In general, RAG connector has to expose a single endpoint that will accept POST requests with query
parameter and
return the matching documents as JSON document with a specific structure. Our FastAPI implementation created in the
related tutorial is a perfect fit for this task. The only difference is that you
should point it to the Cohere models and Qdrant running on AWS infrastructure.
Our connector is a lightweight web service that exposes a single endpoint and glues the Cohere embedding model with our Qdrant Hybrid Cloud instance. Thus, it perfectly fits the serverless architecture, requiring no additional infrastructure to run.
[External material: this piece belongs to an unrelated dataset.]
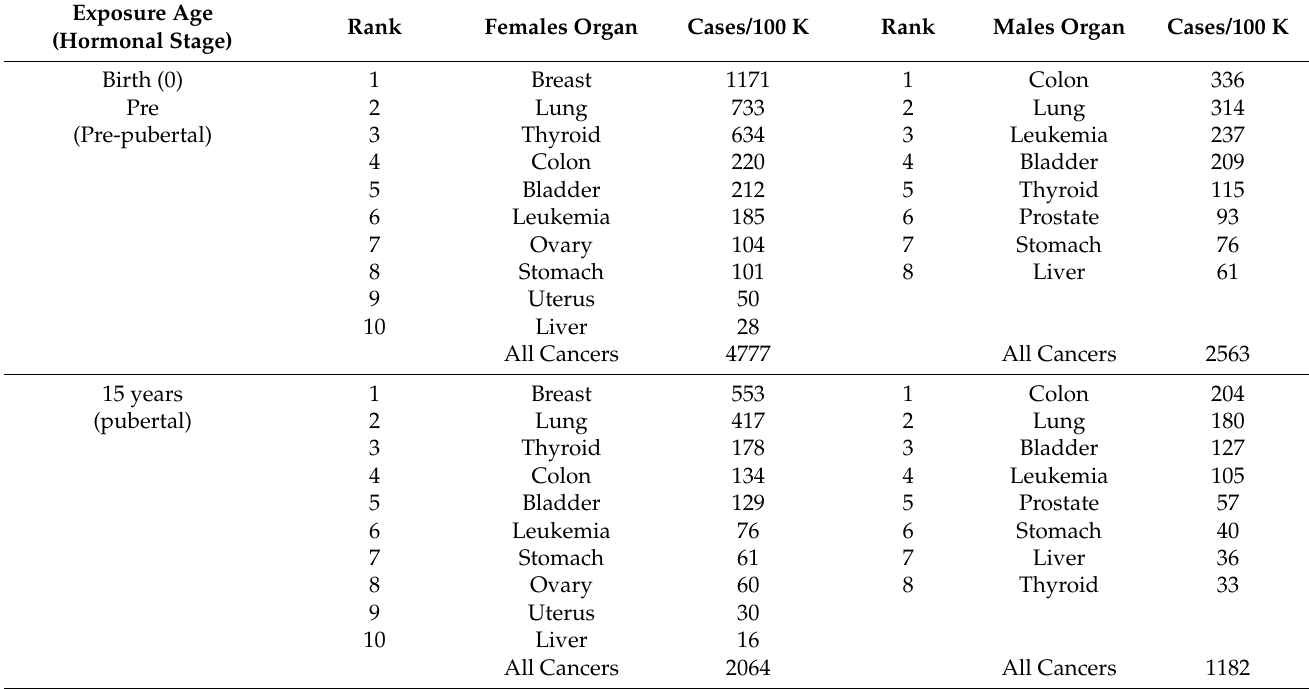
Table 1. Ranking Radiation-Attributable Cancer by Age, Sex and Organ (derived from NCR,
You can also run the connector as another service within your Kubernetes cluster running on AWS (EKS), or by launching an EC2 compute instance. This step is dependent on the way you deploy your other services, so we’ll leave it to you to decide how to run the connector.
Eventually, the web service should be available under a specific URL, and it’s a good practice to store it in the environment variable, so the other services can easily access it.
export RAG_CONNECTOR_URL="https://rag-connector.example.com/search"
os.environ["RAG_CONNECTOR_URL"] = "https://rag-connector.example.com/search"
Customer interface
At this part we have all the data loaded into Qdrant, and the RAG connector is ready to serve the relevant context. The last missing piece is the customer interface, that will call the Command model to create the answer. Such a system should be built specifically for the platform you use and integrated into its workflow, but we will build the strong foundation for it and show how to use it in a simple CLI tool.
Our application does not have to connect to Qdrant anymore, as the model will connect to the RAG connector directly.
First of all, we have to create a connection to Cohere services through the Cohere SDK.
import cohere
# Create a Cohere client pointing to the AWS instance
cohere_client = cohere.Client(...)
Next, our connector should be registered. Please make sure to do it once, and store the id of the connector in the environment variable or in any other way that will be accessible to the application.
import os
connector_response = cohere_client.connectors.create(
name="customer-support",
url=os.environ["RAG_CONNECTOR_URL"],
)
# The id returned by the API should be stored for future use
connector_id = connector_response.connector.id
Finally, we can create a prompt and get the answer from the model. Additionally, we define which of the connectors should be used to provide the context, as we may have multiple connectors and want to use specific ones, depending on some conditions. Let’s start with asking a question.
query = "Why Qdrant does not return my vectors?"
Now we can send the query to the model, get the response, and possibly send it back to the customer.
response = cohere_client.chat(
message=query,
connectors=[
cohere.ChatConnector(id=connector_id),
],
model="command-r",
)
print(response.text)
The output should be the answer to the question, generated by the model, for example:
Qdrant is set up by default to minimize network traffic and therefore doesn’t return vectors in search results. However, you can make Qdrant return your vectors by setting the ‘with_vector’ parameter of the Search/Scroll function to true.
Customer support should not be fully automated, as some completely new issues might require human intervention. We should play with prompt engineering and expect the model to provide the answer with a certain confidence level. If the confidence is too low, we should not send the answer automatically but present it to the support team for review.
Wrapping up
This tutorial shows how to build a fully private customer support system using Cohere models, Qdrant Hybrid Cloud, and Airbyte, which runs on AWS infrastructure. You can ensure your data does not leave your premises and focus on providing the best customer support experience without bothering your team with repetitive tasks.